Quoted passage below:

In India the main protected areas holding the species are Nameri National Park and the Dihing–Patkai complex, with smaller populations in Namdapha National Park and several reserved forests; the species has, however, apparently disappeared from former strongholds such as Dibru-Saikhowa National Park and the Doomdooma–Dangori reserve forests, where large populations were recorded in the 1990s. The white-winged duck is the state bird of Assam.

==Conservation status==
In the October 2024 IUCN Red List update (version 2024-2), the white-winged duck was uplisted from Endangered to Critically Endangered under criteria A2bcde+3bcde+4bcde and C1+2a(i), reflecting a global decline of an estimated 70–90% over the past three generations (26 years; 1997–2023). It had previously been listed as Endangered continuously since 1994.

===Population===
The global population is estimated at 150–450 mature individuals, with the true figure most plausibly at the lower end of this range. Approximate country totals from the 2024 assessment are:

- India: 50–150 mature individuals
- Myanmar: 40–100 mature individuals
- Sumatra (Indonesia): 30–60 mature individuals
- Cambodia: fewer than 50 mature individuals
- Thailand: very small numbers of wild birds, plus a non-self-sustaining reintroduced population

The species is presumed extinct or functionally extinct in Bangladesh, Lao PDR, Peninsular Malaysia, Vietnam and Java. Three generations ago the global population is suspected to have been around 800–1,400 mature individuals.

End of Quoted passage.
Information shown below:

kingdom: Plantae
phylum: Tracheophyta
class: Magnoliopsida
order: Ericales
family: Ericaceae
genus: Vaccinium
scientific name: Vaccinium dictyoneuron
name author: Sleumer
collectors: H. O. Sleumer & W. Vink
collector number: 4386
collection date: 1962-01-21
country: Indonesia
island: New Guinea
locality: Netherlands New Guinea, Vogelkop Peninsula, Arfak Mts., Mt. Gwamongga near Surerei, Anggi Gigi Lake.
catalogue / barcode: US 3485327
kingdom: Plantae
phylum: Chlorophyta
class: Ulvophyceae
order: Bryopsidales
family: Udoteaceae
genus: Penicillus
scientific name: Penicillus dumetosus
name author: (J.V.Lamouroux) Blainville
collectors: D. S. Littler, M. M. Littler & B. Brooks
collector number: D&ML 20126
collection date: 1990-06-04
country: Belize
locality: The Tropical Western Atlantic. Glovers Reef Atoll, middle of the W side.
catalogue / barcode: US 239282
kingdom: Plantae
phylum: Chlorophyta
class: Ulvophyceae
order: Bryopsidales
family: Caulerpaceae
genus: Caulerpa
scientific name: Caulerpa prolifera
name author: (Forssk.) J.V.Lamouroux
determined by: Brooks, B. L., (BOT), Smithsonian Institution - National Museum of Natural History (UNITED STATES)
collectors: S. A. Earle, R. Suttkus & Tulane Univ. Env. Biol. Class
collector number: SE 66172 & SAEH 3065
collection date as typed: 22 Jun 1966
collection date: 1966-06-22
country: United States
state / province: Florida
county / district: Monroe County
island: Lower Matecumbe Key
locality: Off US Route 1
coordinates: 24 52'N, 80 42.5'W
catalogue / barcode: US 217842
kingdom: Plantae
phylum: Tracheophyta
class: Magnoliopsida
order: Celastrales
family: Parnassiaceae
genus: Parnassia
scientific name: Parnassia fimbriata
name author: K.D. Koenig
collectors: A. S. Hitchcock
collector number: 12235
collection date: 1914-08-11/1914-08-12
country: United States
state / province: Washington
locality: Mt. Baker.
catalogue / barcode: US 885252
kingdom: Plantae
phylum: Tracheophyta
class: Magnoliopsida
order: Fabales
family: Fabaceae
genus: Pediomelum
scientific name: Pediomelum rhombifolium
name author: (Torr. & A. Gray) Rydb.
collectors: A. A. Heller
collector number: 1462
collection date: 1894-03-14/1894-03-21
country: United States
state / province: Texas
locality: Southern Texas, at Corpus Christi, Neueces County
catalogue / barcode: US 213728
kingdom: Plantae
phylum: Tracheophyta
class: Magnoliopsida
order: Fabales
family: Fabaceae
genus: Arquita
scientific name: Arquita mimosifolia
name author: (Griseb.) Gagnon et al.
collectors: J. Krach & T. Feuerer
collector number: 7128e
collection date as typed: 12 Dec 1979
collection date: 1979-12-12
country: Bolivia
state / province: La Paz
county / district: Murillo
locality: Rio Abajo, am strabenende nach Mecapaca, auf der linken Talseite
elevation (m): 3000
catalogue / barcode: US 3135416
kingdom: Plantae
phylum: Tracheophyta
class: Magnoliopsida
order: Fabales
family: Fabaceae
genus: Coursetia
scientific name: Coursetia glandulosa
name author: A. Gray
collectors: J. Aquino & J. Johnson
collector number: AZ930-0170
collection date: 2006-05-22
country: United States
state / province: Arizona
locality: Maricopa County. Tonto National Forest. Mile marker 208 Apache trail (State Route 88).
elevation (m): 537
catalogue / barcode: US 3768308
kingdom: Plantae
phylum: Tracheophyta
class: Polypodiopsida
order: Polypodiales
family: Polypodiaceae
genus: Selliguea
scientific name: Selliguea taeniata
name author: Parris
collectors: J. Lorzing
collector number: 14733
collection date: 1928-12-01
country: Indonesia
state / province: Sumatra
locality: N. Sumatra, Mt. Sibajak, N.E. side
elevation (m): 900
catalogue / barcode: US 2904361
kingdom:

End of Information shown.

• Tasks to perform:
1. Quote the part of the passage on the white-winged duck that opens with the words containing "In India the" and closes with "continuously since 1994.".
2. Answer these questions from the passage on the white-winged duck:
(a) Which national park is named as a former stronghold from which the species has apparently disappeared?
(b) In what month and year was the species uplisted to Critically Endangered?
(c) How many mature individuals are estimated for Myanmar?
3. Proceed with the passage on the white-winged duck from where it stops.
The lines above are separate material from the passage on the white-winged duck.

• Results for the exercise:
1.
In India the main protected areas holding the species are Nameri National Park and the Dihing–Patkai complex, with smaller populations in Namdapha National Park and several reserved forests; the species has, however, apparently disappeared from former strongholds such as Dibru-Saikhowa National Park and the Doomdooma–Dangori reserve forests, where large populations were recorded in the 1990s. The white-winged duck is the state bird of Assam.

==Conservation status==
In the October 2024 IUCN Red List update (version 2024-2), the white-winged duck was uplisted from Endangered to Critically Endangered under criteria A2bcde+3bcde+4bcde and C1+2a(i), reflecting a global decline of an estimated 70–90% over the past three generations (26 years; 1997–2023). It had previously been listed as Endangered continuously since 1994.

2.
(a) Dibru-Saikhowa National Park
(b) October 2024
(c) 40–100 mature individuals

3.
===Threats===
The rapid decline reflects loss, degradation and disturbance of forested riverine wetlands, compounded by hunting and collection of eggs and chicks. The species is particularly susceptible to the loss of large nesting trees with cavities. Threats vary by region: on Sumatra, near-total clearance of lowland forests for oil palm (and to a lesser extent rubber) plantations has been the principal driver, and was likely responsible for extirpation in Peninsular Malaysia and on Java. In Myanmar, deforestation and the proliferation of gold-mining in the Hukaung Valley are well-established threats. In north-east India, Ahmed et al. (2023) identified habitat degradation through oil-extraction industries, wetland siltation, invasive weed proliferation and wetland drainage as the main pressures, with disturbance from unregulated tourism and resource extraction also significant; hunting and nest robbery continue throughout the range. Hunting and nest-robbery are thought to have been the principal driver of extirpation in Lao PDR. Climate-change impacts are poorly understood; a regional study projected only minor habitat losses for the north-east Indian population by 2050.

===Conservation actions===
The species is listed on CITES Appendix I and on CMS Appendix II, and is legally protected in most range states; in India it is listed in Schedule I of the Wildlife Protection Act, 1972. BirdLife has identified 68 Important Bird Areas for the species, covering a network of about 69,800 km², although coverage by formal protected areas is generally low outside Myanmar and Cambodia. The State of India's Birds 2023 assessment lists it as a High Priority species.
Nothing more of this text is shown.